This is everything I'm working on for the aggregator so far.
Item text is saved unchanged, though titles, categories, etc. are still filtered.
Item text is uses the default text filter
Item parsing recognizes enclosures, though it isn't saved at the moment
Comments in the parser callbacks to explain what's going on
This is what I need for my own purposes. I'm willing to take requests here. I remember the idea of limiting item length, like genrating a teaser for display, was mentioned. Enclosures are captured (url, file size and MIME type)...I don't know what folks want to do with that.
I also need to discuss the drupal_xml_parser_create() function. It uses the default behavior of xml_parser_create(), which is to upper case all the tag names as it parses them out (it's called case-folding in the docs). This is the wrong behavior for XML processing in general, which needs to preserve the case. I could just set the in aggregator.module but since we're doing wrappers the right thing would be to set it in drupal_xml_parser_create(). I don't know what other modules that would affect.
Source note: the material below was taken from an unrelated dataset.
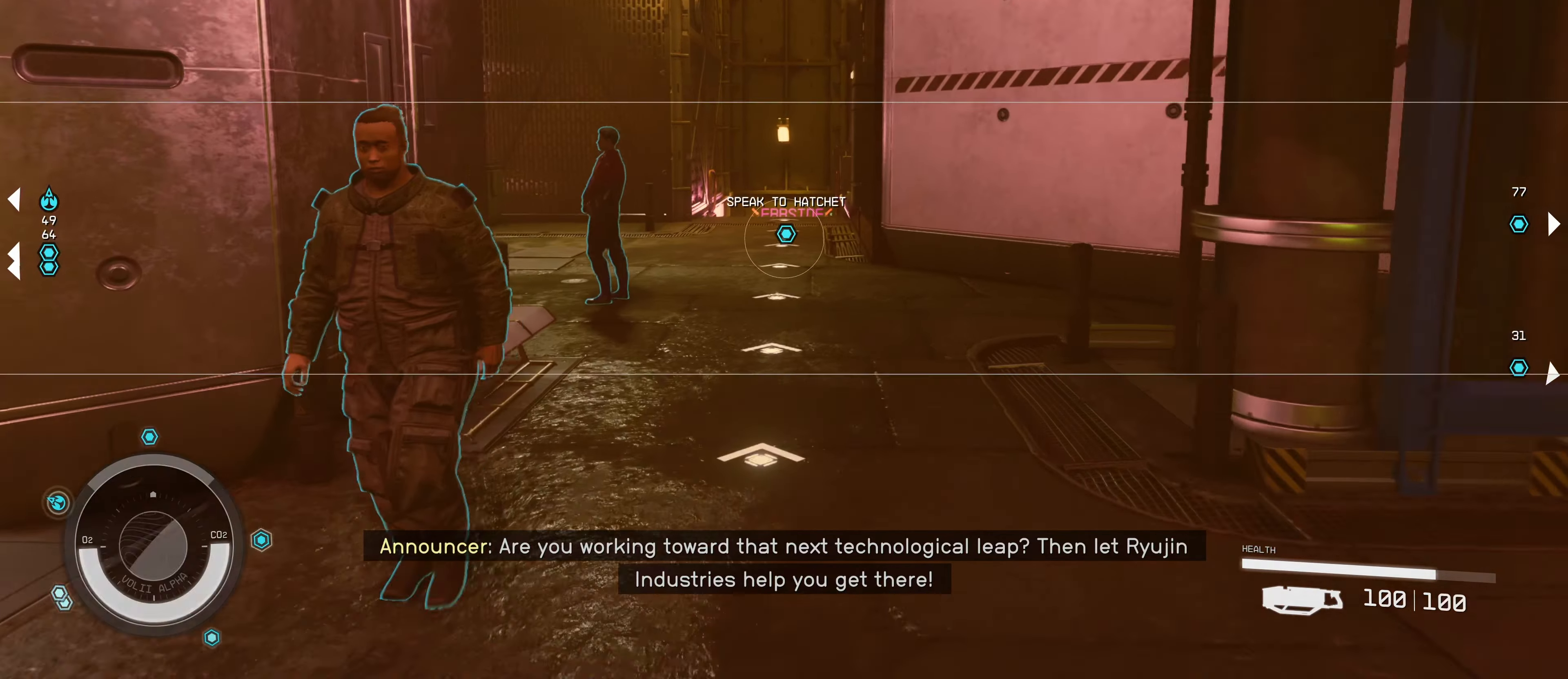
{"keys": ["w"], "mouse": [], "events": []}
| Comment | File | Size | Author |
|---|---|---|---|
| #22 | AGGREGATOR_4_7_RC1.txt | 20.72 KB | Prometheus6 |
| #13 | AGGREGATOR_4_7_DATABASE.txt | 4.12 KB | Prometheus6 |
| #12 | AGGREGATOR_CATEGORIES_ENCLOSURES_0.txt | 20.52 KB | Prometheus6 |
| #9 | AGGREGATOR_4_7_PGSQL.txt | 1.41 KB | Prometheus6 |
| #7 | AGGREGATOR_4_7_MYSQL.txt | 1.3 KB | Prometheus6 |
Comments
Comment #1
dries commentedIt's not clear what you changed, or why? What problems does this fix?
Comment #2
Prometheus6 commentedWhen you first announced the 4.7 feature set, you mentioned we were looking forward to handling more stuff with the aggregator, and you specifically mentioned enclosures. Since I need correct processing of both Atom and RSS feeds I decided to fix it and lay the groundwork for the other stuff.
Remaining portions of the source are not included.